BEGIN Available records
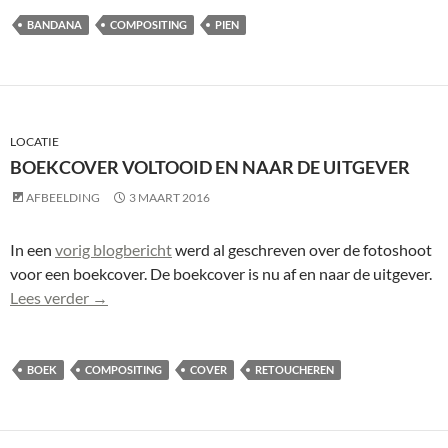
BANDANA
COMPOSITING
PIEN
LOCATIE
BOEKCOVER VOLTOOID EN NAAR DE UITGEVER
AFBEELDING
3 MAART 2016
In een
vorig blogbericht
werd al geschreven over de fotoshoot
voor een boekcover. De boekcover is nu af en naar de uitgever.
Boekcover voltooid en naar de uitgever
Lees verder
→
BOEK
COMPOSITING
COVER
RETOUCHEREN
END Available records
= Your assignment =
Where an entry holds a picture, drop it and transcribe everything else exactly.

= Result =
BANDANA
COMPOSITING
PIEN
LOCATIE
BOEKCOVER VOLTOOID EN NAAR DE UITGEVER
AFBEELDING
3 MAART 2016
In een
vorig blogbericht
werd al geschreven over de fotoshoot
voor een boekcover. De boekcover is nu af en naar de uitgever.
Boekcover voltooid en naar de uitgever
Lees verder
→
BOEK
COMPOSITING
COVER
RETOUCHEREN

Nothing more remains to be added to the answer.